Ca y est ! Fini le long processus de négociation, désormais c'est chose faite - la Bulgarie est entrée officiellement dans l'Union Européenne le 1er Janvier 2007.
Les Bulgares ont eu donc la double ocasion de fêter dans la nuit du 31 décembre / 1er janvier.
La ville de Sofia a organisé, comme d'habitude, une grande fête sur la place entre le Palais de Boris et le théâtre Ivan Vazov. La scène de concert était particulièrement belle et essentiellement folklorique. Des chants populaires, des joueurs de cornemuse des Rhodopes, des groupes de musique traditionnelle représentant chacune une partie de la Bulgarie, ses gens et ses valeurs.
Vive la Bulgarie ! Vive l'Europe !
A minuit, une explosion de couleurs et de feux d'artifices a plongé tout le centre-ville dans une féerie exceptionnelle. Les bâtiments officiels n'étaient plus reconnaissbles, illuminés en rouge, or, vert, bleu, les feux d'artifices tombaient tels des étoiles filantes... En quelques minutes Sofia s'est transformée en lieu magique, porté par la joie et l'exaltation du bonheur.
Dans les autres villes bulgares, la fête n'en était pas moindre. Tous les centr-villes étaient pris par des célébrations, concerts et de longs, très longs "horo" (cette danse dans laquelle tout le monde danse ensemble en se tenant la main, et qui peut former des files humaines de centaines de mètres).
A Razgrad, des cuves de vin on été sorties en centre-ville, au milieu de la fête, pour que tout le monde puisse lever son verre !
Une heure avant miniuit et une heure après, tout était plongé dans une énorme cannonade - des feux d'artifices, des tout petits pétards à ceux que vous pouvez facilement confondre avec une bombe... Les Bulgares disent en rigolant que le Nouvel An est comparable par son bruit à Kerbala en guerre (la ville irakienne où se situe le contingent bulgare). Jamais le ciel bulgare ne fut tellement illuminé dans la nuit de Nouvel An !

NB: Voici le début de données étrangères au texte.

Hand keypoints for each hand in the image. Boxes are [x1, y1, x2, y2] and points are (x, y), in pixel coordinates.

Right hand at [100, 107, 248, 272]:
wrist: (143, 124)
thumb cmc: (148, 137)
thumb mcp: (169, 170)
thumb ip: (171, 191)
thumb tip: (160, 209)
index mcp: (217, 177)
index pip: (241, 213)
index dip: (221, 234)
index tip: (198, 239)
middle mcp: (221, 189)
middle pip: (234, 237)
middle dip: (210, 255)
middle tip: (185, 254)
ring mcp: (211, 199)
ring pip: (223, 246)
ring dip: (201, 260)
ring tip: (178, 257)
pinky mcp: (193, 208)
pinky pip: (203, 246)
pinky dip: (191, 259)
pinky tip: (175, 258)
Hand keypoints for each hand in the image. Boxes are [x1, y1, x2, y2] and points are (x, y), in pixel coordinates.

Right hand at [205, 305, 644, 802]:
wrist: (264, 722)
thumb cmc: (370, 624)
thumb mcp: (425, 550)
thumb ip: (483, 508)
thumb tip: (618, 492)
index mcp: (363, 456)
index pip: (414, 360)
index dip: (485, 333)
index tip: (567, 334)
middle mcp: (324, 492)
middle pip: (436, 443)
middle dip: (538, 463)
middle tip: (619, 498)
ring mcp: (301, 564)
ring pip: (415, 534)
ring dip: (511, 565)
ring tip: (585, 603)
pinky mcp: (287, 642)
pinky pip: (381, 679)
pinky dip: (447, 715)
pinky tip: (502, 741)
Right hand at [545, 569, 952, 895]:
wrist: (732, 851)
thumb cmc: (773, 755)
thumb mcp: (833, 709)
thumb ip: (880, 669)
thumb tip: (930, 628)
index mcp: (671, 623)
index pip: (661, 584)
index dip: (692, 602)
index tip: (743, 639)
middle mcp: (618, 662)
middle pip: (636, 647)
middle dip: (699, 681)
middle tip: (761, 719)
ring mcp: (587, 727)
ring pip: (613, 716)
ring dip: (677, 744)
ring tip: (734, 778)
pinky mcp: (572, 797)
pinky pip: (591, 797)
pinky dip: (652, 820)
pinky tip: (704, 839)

Le 1er Janvier 2007, la troupe française Malabar fera une traversée de Sofia, à bord d'un bateau, avec toute la fantaisie et demesure qu'on leur connaît!
Optimisme modéré

el presidente - Guéorgui Parvanov
Les Bulgares abordent l'entrée en Europe politique avec un optimisme modéré. D'une part les Bulgares sont très contents de revenir là, où ils ont toujours considérés comme ayant leur place de plein droit. La confusion de l'Europe politique et de l'Europe géographique, au détriment de cette dernière, déplaisait aux pays non-membres qui entendaient parler d'eux comme une sorte de "non-Europe", ce qui était fondementalement injuste.
Maintenant, lorsque cette injustice est réparée, les Bulgares regardent l'Europe comme un projet commun, dans lequel et pour lequel il faudra travailler beaucoup. Car personne ne se fait d'illusion quand aux différences qui existent entre les pays riches et les cousins pauvres de l'Union. Et personne n'attend des solutions miracles.
La France fait partie des pays de l'Union qui ont officiellement ouvert leur marché du travail aux Bulgares. Ce n'est pas pour autant que les Bulgares vont investir la vieille Europe en masse. Ils aiment bien voyager, visiter, voir, tout en restant fidèles à leurs terres et leur vie. Un Bulgare à l'étranger est un Bulgare déraciné. Tôt ou tard il finit par rentrer :)
Forte mobilisation pour les infirmères bulgares, prisonnières en Lybie
(depuis, les infirmères bulgares ont été libérées)
Les jours de fêtes étaient quelque peu troublés par l'absence de nos infirmières et le médecin bulgares, tenus en prison en Lybie avec une peine de mort doublement confirmée.
L'émotion fut d'autant plus forte en apprenant qu'elles n'ont pas pu recevoir le petit colis d'etrennes, envoyé de Bulgarie, à l'occasion de Noël.
Dans la nuit de Nouvel An tous les Bulgares portaient sur leurs vestes des petits drapeaux tricolores sur lesquels il était écrit "Nous ne vous avons pas oublié".
Les Bulgares sont tenus en prison depuis bientôt 8 ans, victimes d'une accusation leur imputant la contagion intentionnelle de plus de 450 enfants de l'hôpital de Bengazi avec le virus de sida.
Une accusation et un procès si absurdes et grotesques comme le sont le régime et la personnalité de Mouhammar Kadafi, le dirigeant lybien.
Le fait que la peine de mort n'est pas mis en application est pour l'instant dû à l'énorme mobilisation européenne et mondiale en leur soutien. La France est particulièrement investie, le ministre des affaires étrangères Douste-Blazy est intervenu directement à plusieurs reprises, tout comme le président de la république Jacques Chirac.